Город всегда работает. Ночью такси развозит разный люд. Рестораны шумят. Заводы не спят. Здешний народ встаёт очень рано. В четыре утра маршрутки переполнены. Повара,пекари, уборщицы, рабочие и озеленители едут на работу. Обречённо и привычно топают на свои места. Несмотря на это, я люблю раннее утро. Это Божье время! Молитва доходит сразу и прямо до Бога. Дышится легко. На всём лежит печать покоя. Машин почти нет. Солнце властно встаёт над городом. В синей дымке становятся прозрачными дома и деревья, и шоссе. Сердце каждый раз замирает и ликует. Я никак не могу привыкнуть к этой потрясающей красоте раннего утра в моём городе. Он будто умыт и готов нас всех принять в свои объятья. Он, как Бог, любит нас всех такими, какие мы есть. Любит безусловной любовью старого, мудрого города. Он принимает нас любых: убогих, злых, пьяных, матерящихся, бросающих мусор мимо урны, плюющих на тротуар, курящих и роняющих окурки, дерущихся, отчаявшихся, больных. Он смотрит нежно на нас окнами домов, стёклами витрин. Иногда он любуется нами. Когда мы влюблены и ждём своего человека, сидя на скамейке в сквере. Когда мы смеёмся или танцуем от счастья, от полноты жизни, от удачи. Когда мы горды собой или своим ребёнком. Когда мы поём о любви и печали. Когда мы живём. Мы живём в тебе, мой любимый город!
29.05.17
Читая Сэлинджера
В мой день рождения дочка озадачила :" Что подарить?" Я попросила сборник Сэлинджера "Девять рассказов". Как – то искала его повсюду, но не нашла. Дальше выслеживать (например в интернете) было лень.
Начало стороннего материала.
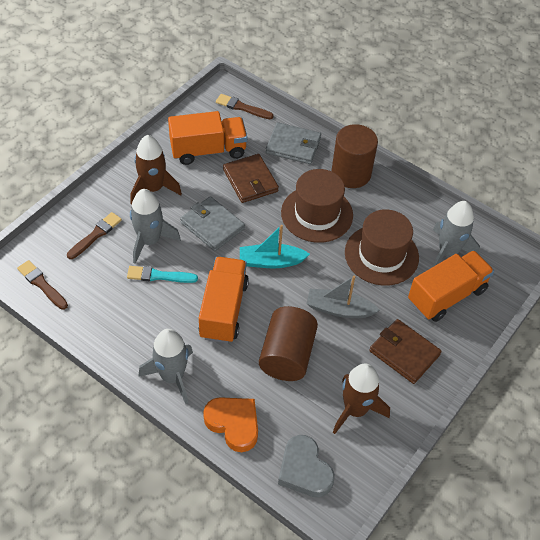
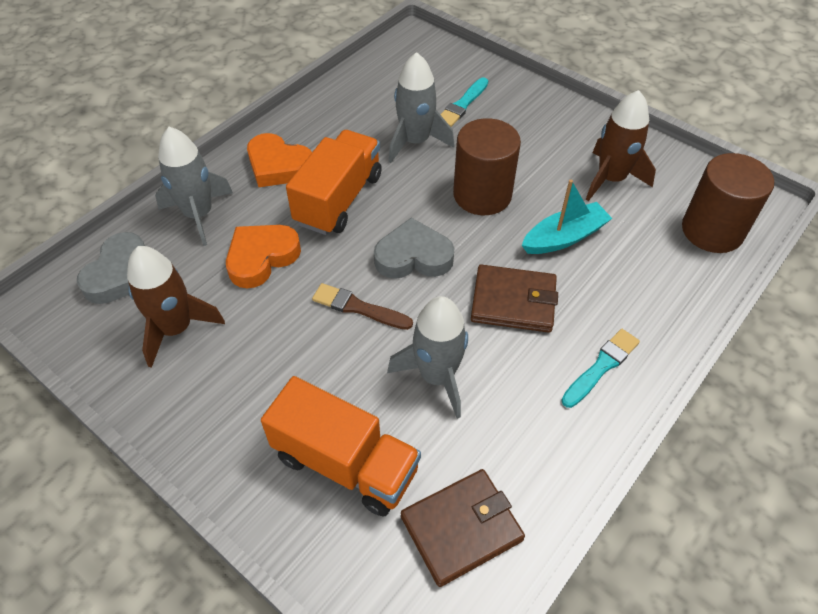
brown brush: [17,260,68,310] [67,212,122,259] [216,94,274,119] = 3 -> [312,283,413,330] = 1
brown hat: [281,169,353,243] [345,209,419,286] = 2 -> none = 0
grey boat: [307,275,380,318] = 1 -> none = 0
grey heart: [278,435,335,497] = 1 -> [77,232,145,304] [374,218,454,279] = 2
grey wallet: [180,196,245,251] [266,122,321,164] = 2 -> none = 0
orange heart: [203,397,258,452] = 1 -> [226,225,301,288] [247,133,312,187] = 2
orange truck: [168,111,247,165] [198,257,249,343] [408,250,494,322] = 3 -> [261,376,421,516] [286,130,382,235] = 2
turquoise brush: [127,266,198,283] = 1 -> [440,77,488,127] [561,329,640,408] = 2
И очень обрадовалась, когда моя удачливая доча купила книгу в первом попавшемся книжном магазине.
И вот уже любовно глажу обложку, перелистываю, предвкушаю…
У меня с книгами всё сложно, как с мужчинами. Сначала замираю от ощущения новизны, от шанса прикоснуться к прекрасному, манящему, сулящему сотню " качественных оргазмов", как выразилась Токарева. Потом долго не решаюсь приступить.
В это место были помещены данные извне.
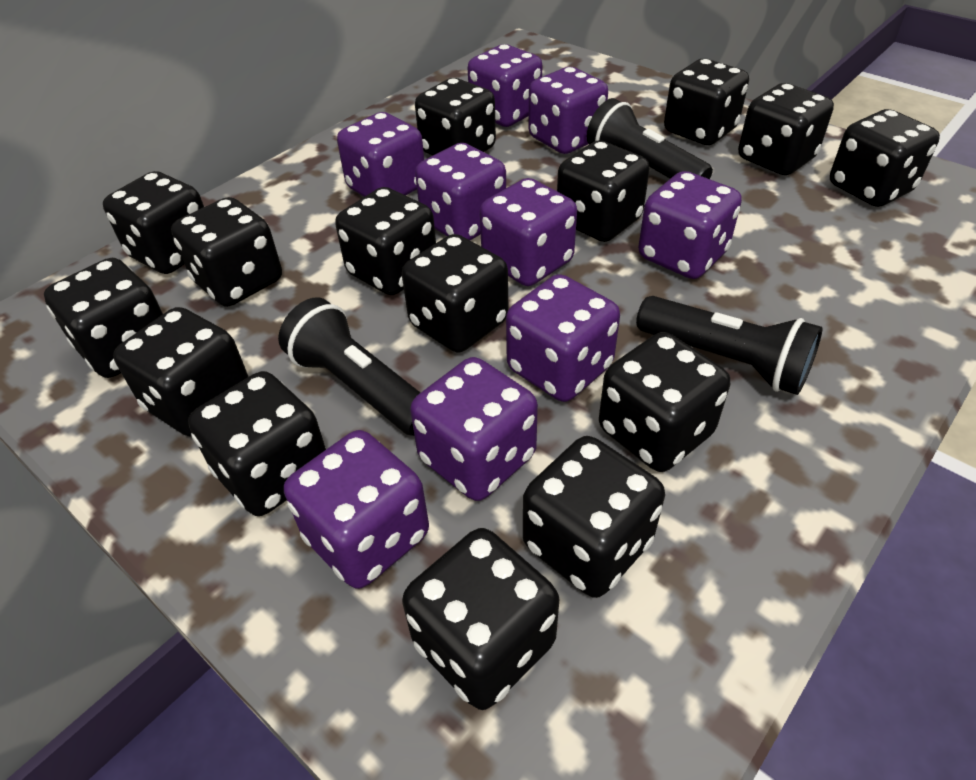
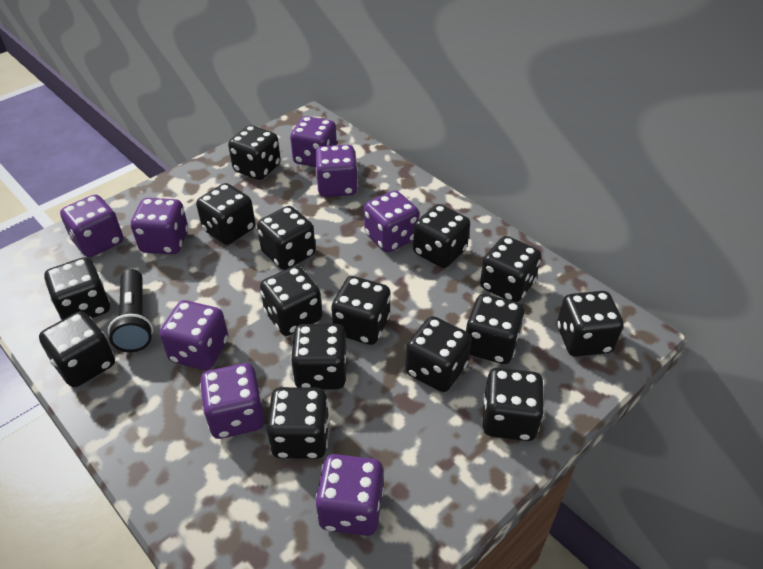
black flashlight: [278,297,420,436] [587,98,713,179] [636,296,823,395] = 3 -> [108,269,153,352] = 1
purple dice: [284,430,429,589] [337,112,424,197] [410,357,538,501] [415,143,506,240] [468,44,542,127] [480,178,577,286] [506,274,620,402] [528,67,608,154] [638,171,742,279] = 9 -> [60,194,123,257] [131,198,188,254] [160,300,229,370] [200,363,265,439] [290,116,337,167] [315,145,358,197] [315,454,384,536] [364,190,419,253] = 8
И в какой – то момент, тихим вечерочком, ныряю в омут с головой, дабы расслабиться и получить удовольствие.
С Сэлинджером не прокатило. Читала с великим трудом. Собрав всю волю в кулак, буквально штурмовала, как гору, как ледник, как неприступную крепость.
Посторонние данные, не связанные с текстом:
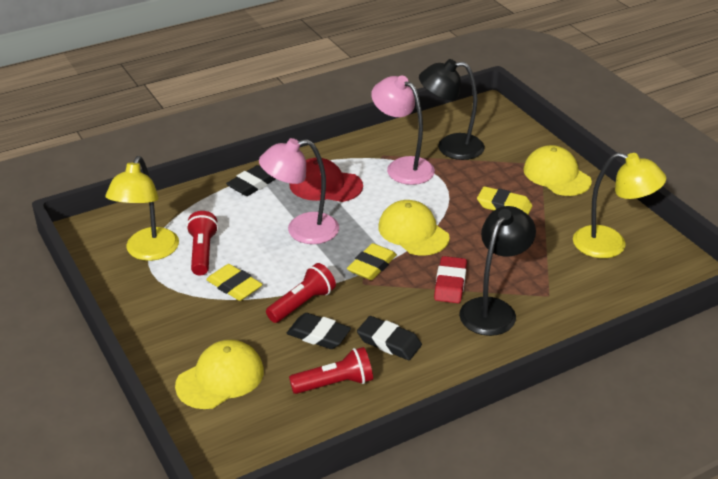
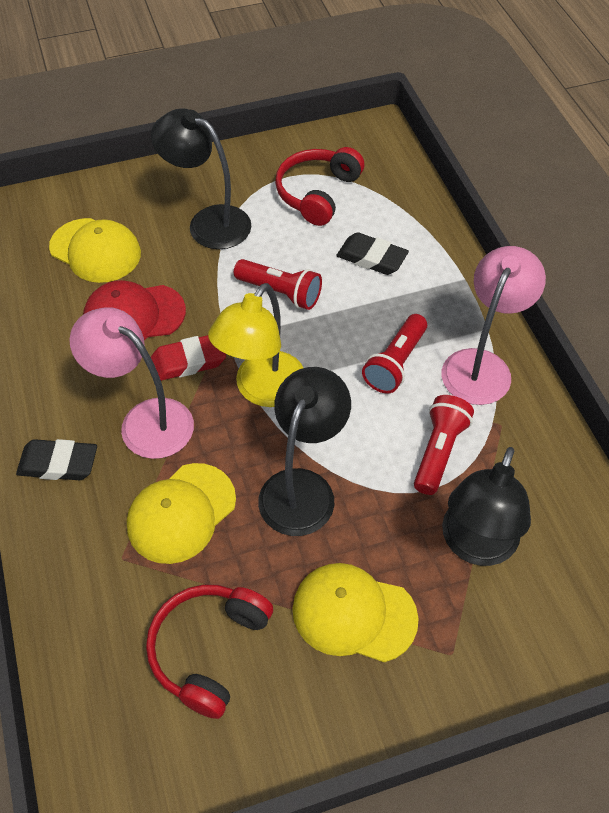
black eraser: [226,165,276,196] [287,313,351,349] [357,316,422,360] = 3 -> [16,439,97,480] [336,232,409,275] = 2
black lamp: [419,59,485,160] [459,206,536,336] = 2 -> [151,108,251,249] [258,367,351,536] [442,447,531,566] = 3
red headphones: none = 0 -> [146,584,273,719] [275,147,364,226] = 2
yellow eraser: [206,264,263,301] [347,243,397,280] [477,186,532,214] = 3 -> none = 0
yellow lamp: [105,156,179,261] [573,152,666,258] = 2 -> [208,283,303,407] = 1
Обычно запоем, проглатываю книгу за вечер целиком. А потом долго, "облизываюсь", смакую послевкусие, созреваю. А тут пробуксовка. Паузы, привалы и перерывы.
Прочитывала три страницы и откладывала . С досадой вскакивала, пила чай, сыпала корм попугаю, смотрела в окно, отсылала голосовые подруге.
В замешательстве раздумываю, почему не цепляет? Почему он кажется мне чужим и даже вызывает раздражение? Тот самый Сэлинджер, от рассказов которого бросало в дрожь. Где же моё юношеское, восторженное с придыханием : "Ах, Селинджер!! Ах " Над пропастью во ржи"!?